Couples Under Stress: Why You Fight More | Utah County

It’s 9:47 p.m. The house is finally quiet. The dishes are half-done. Someone forgot to move the laundry again. One of you is scrolling, trying to shut your brain off. The other is staring at a calendar, calculating how to fit one more thing into a week that’s already overflowing.

And then it happens.

“Are you really going to sit there?”
“I’m sitting because I’m exhausted.”
“Well, I’m exhausted too.”

Ten minutes later, you’re not talking about dishes anymore.
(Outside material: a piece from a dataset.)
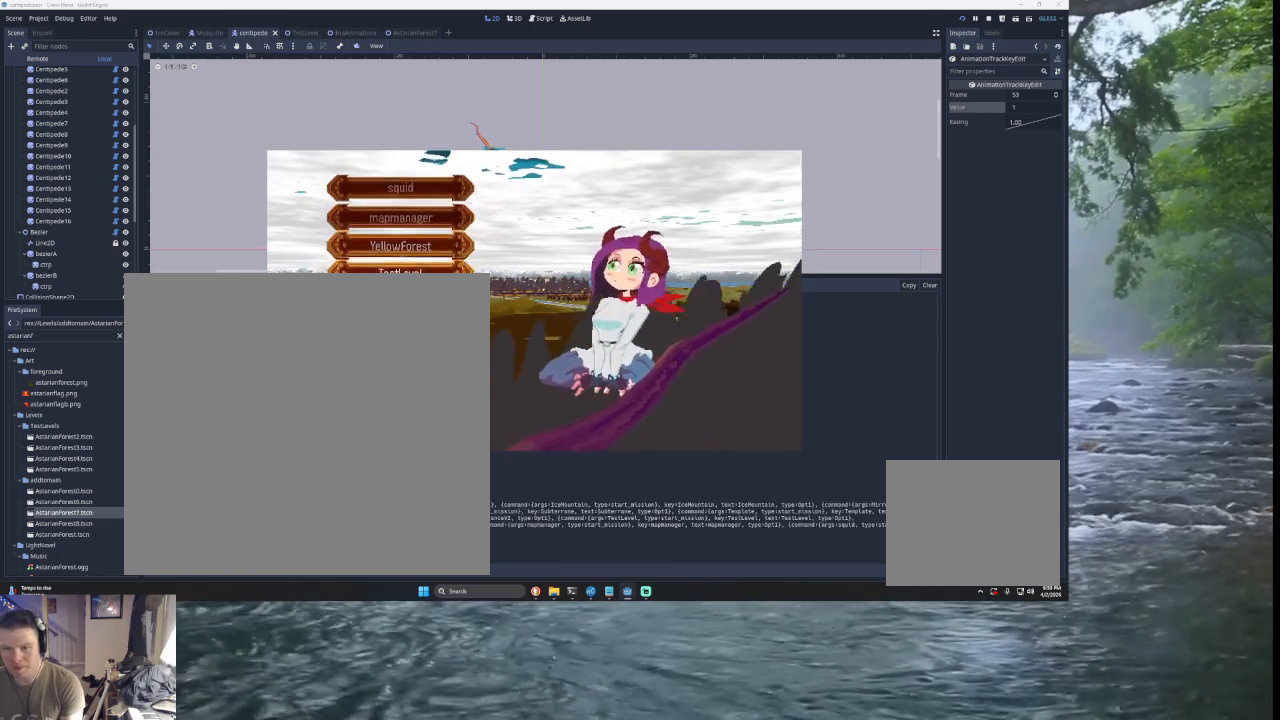
{"buttons": [], "left_stick": "center", "right_stick": "center", "events": [[33, "left_stick", "center"], [200, "SQUARE", "down"], [300, "SQUARE", "up"]]}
You’re talking about respect. About who carries the load. About feeling alone. One of you goes silent. The other gets louder. You both leave the room feeling worse—confused about how a normal night turned into a blow-up.

In my work with couples counseling Utah County, I see this pattern all the time: stress doesn’t just make life harder. It makes connection harder. And it can make good couples fight more.
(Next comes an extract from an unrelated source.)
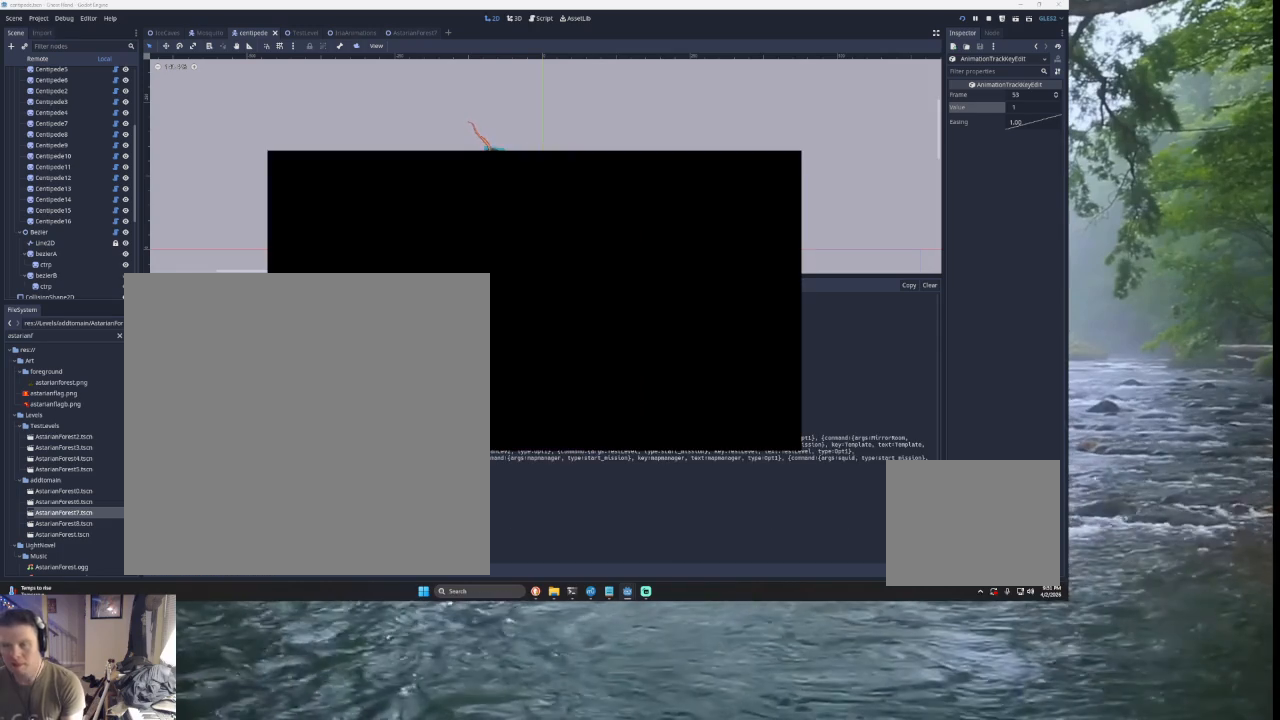
{"buttons": [], "left_stick": "center", "right_stick": "center", "events": []}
Why stress makes conflict more likely

Here’s the simplest way I can say it: stress pulls your brain and body into protection mode. When you’re under pressure, you have less bandwidth for patience, curiosity, and generosity. Little missteps land like big threats.

Think of stress like running too many apps on your phone at once. Everything gets glitchy. You freeze. You crash. You misread signals. Your partner’s neutral face can suddenly feel like disapproval. A short reply can sound like contempt. A request can feel like a demand.

This is the “stress → safety alarm → conflict” loop:

  • Stress lowers capacity. You’re tired, overloaded, and stretched thin.

  • Threat sensitivity increases. Your nervous system scans for danger faster.

  • Misattunement is more likely. You miss each other’s bids for connection.

  • Conflict escalates. You both protect yourselves—often in opposite ways.

What “emotional flooding” feels like (and why it matters)

In Gottman Method couples therapy, we talk about emotional flooding—when your body gets so activated that your thinking brain goes partially offline.

Flooding can feel like:

  • a racing heart, hot face, tight chest

  • tunnel vision (“I can’t see any good in this moment”)

  • a surge of urgency (“We have to solve this right now”)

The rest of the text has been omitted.